Tarefas propostas:
1. Segundo o trecho, que canção de Ary Barroso Nara Leão também interpreta de seu modo próprio?
2. Copie, sem qualquer alteração, a parte do trecho que se inicia pelas palavras "Levando às últimas" e se encerra com "quem se submete.".

Trecho:
Em ato, o gesto da voz no canto brota já discursivamente determinado na partitura da canção,
e esta funciona como o espaço onde a voz da cantora realiza seu encontro com a já proferida
dimensão vocal da memória discursiva.
Levando às últimas consequências esta perspectiva, pode-se interpretar que Chico
Buarque projetou a sonoridade de com açúcar com afeto a partir de uma voz feminina soando
em uma intensidade bem diversa da mulher que espera pacientemente o marido figurada nas
composições tradicionais. A emissão vocal que ecoa na encomenda de uma canção aludida
como “aquelas das mulheres que esperam o marido” comporta um traço de ironia. A doçura
da colocação vocal rivaliza com o vozeirão das grandes divas de outrora, as que detinham a
força interpretativa necessária para que seu cantar configurasse a presença e a posição de
sujeito correspondente a condição do feminino implícita na letra da canção. Em vez disso, a
voz da musa primeira da bossa nova sugere, mas não dá lugar ao drama da mulher que sempre
cede a última e decisiva palavra ao homem a quem se submete.
Interessante que o jeito próprio de Nara Leão entoar se verifica não só cantando Com
açúcar com afeto , mas também na interpretação de outras melodias antigas e da mesma
rede de sentido como Camisa Amarela, de Ary Barroso. Entre as duas composições, podese projetar em certo trecho entoado pelo mesmo sonido vocal auto distante de Nara, o
liame temático da mulher que ironiza o incontornável domínio que o homem amado exerce
sobre si mesma. Coloco aqui em paralelo os versos respectivos de
Com açúcar com
afeto
Dou um beijo em seu retrato
E abro meus braços pra você
Camisa Amarela
Gosto dele assim
Passou a brincadeira e ele é pra mim
O certo é que o tom irônico insinuado nesse manso modo de dizer não teria sido
possível senão como ironia nos anos em que os compositores começam a fazer a mulher falar
nas canções. Quando se tratava de enunciar em primeira pessoa era crucial que a cantora
pusesse em cena na e pela voz o sofrimento misturado à passividade de uma condição
exterior ao canto. Não importa tanto o que toca à história de vida de cada mulher quando
canta, mas o que tangencia a forma subjetiva da mulher na história. Ainda que falando por
palavras alheias, a voz da cantora devia tornar seu o dizer no qual só lhe restava lamentar,
resignar com algumas incidentes aberturas ao protesto como no trecho de Errei sim, de
Ataulfo Alves, em que Dalva de Oliveira aumenta o volume e a intensidade da voz para
entoar: “Mas se existe ainda/Quem queira me condenar /Que venha logo /A primeira pedra
me atirar”.

Material reunido:
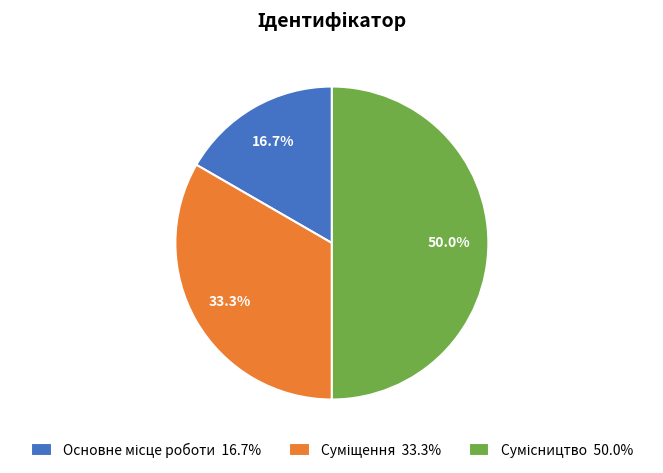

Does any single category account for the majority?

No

Respostas fornecidas:
1. Camisa Amarela.

2.
Levando às últimas consequências esta perspectiva, pode-se interpretar que Chico
Buarque projetou a sonoridade de com açúcar com afeto a partir de uma voz feminina soando
em uma intensidade bem diversa da mulher que espera pacientemente o marido figurada nas
composições tradicionais. A emissão vocal que ecoa na encomenda de uma canção aludida
como “aquelas das mulheres que esperam o marido” comporta um traço de ironia. A doçura
da colocação vocal rivaliza com o vozeirão das grandes divas de outrora, as que detinham a
força interpretativa necessária para que seu cantar configurasse a presença e a posição de
sujeito correspondente a condição do feminino implícita na letra da canção. Em vez disso, a
voz da musa primeira da bossa nova sugere, mas não dá lugar ao drama da mulher que sempre
cede a última e decisiva palavra ao homem a quem se submete.